#### What you will do:
Among the entries below, one stretch runs from the line that contains "That said, the" through the line that contains "The prospect of". Repeat that stretch exactly, ends included, and only that.

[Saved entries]
Content starts
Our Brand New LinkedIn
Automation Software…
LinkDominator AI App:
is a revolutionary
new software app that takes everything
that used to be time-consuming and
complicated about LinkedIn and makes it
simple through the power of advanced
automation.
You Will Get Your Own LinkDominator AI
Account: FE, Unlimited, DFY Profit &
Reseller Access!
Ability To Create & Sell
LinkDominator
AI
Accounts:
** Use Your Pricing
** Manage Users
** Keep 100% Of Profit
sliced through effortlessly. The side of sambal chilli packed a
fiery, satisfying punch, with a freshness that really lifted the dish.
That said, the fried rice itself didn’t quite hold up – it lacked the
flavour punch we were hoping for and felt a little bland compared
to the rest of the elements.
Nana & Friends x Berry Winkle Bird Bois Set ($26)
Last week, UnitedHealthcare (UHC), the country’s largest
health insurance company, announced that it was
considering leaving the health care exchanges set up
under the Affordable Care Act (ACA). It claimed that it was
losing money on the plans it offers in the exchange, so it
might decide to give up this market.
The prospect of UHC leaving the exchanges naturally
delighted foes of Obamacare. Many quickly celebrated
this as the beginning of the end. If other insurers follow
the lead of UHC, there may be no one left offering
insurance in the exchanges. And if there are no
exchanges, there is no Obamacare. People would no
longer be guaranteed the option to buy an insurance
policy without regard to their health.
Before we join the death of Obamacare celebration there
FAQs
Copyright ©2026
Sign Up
Content ends
Content starts
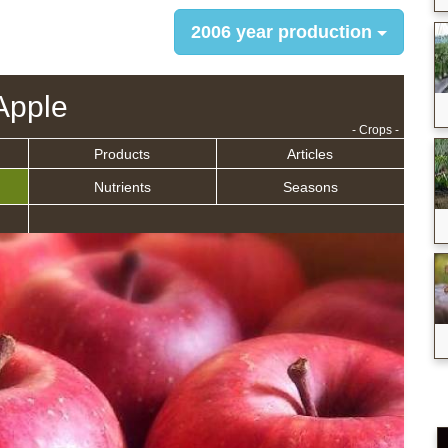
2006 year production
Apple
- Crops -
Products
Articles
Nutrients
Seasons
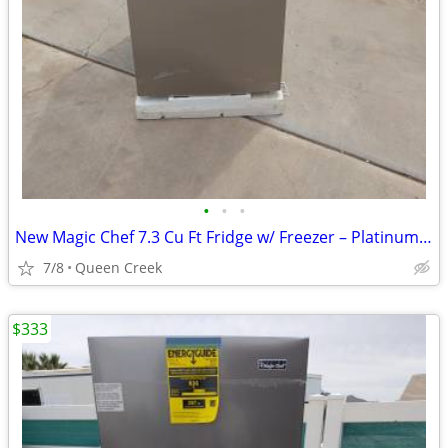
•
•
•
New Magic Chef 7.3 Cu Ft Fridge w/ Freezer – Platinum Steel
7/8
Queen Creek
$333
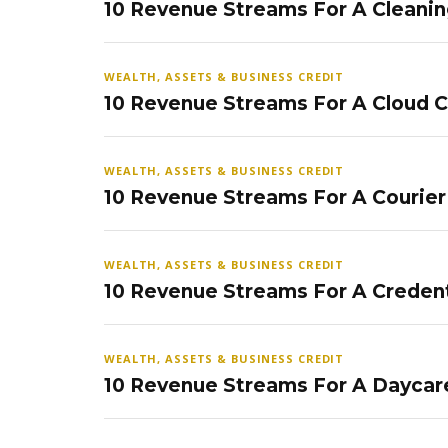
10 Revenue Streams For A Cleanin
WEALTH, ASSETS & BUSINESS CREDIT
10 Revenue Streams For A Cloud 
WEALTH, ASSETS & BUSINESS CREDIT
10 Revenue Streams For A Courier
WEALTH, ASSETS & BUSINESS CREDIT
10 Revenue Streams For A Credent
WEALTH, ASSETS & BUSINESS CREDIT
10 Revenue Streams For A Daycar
Content ends
#### The answer:
That said, the fried rice itself didn’t quite hold up – it lacked the
flavour punch we were hoping for and felt a little bland compared
to the rest of the elements.
Nana & Friends x Berry Winkle Bird Bois Set ($26)
Last week, UnitedHealthcare (UHC), the country’s largest
health insurance company, announced that it was
considering leaving the health care exchanges set up
under the Affordable Care Act (ACA). It claimed that it was
losing money on the plans it offers in the exchange, so it
might decide to give up this market.
The prospect of UHC leaving the exchanges naturally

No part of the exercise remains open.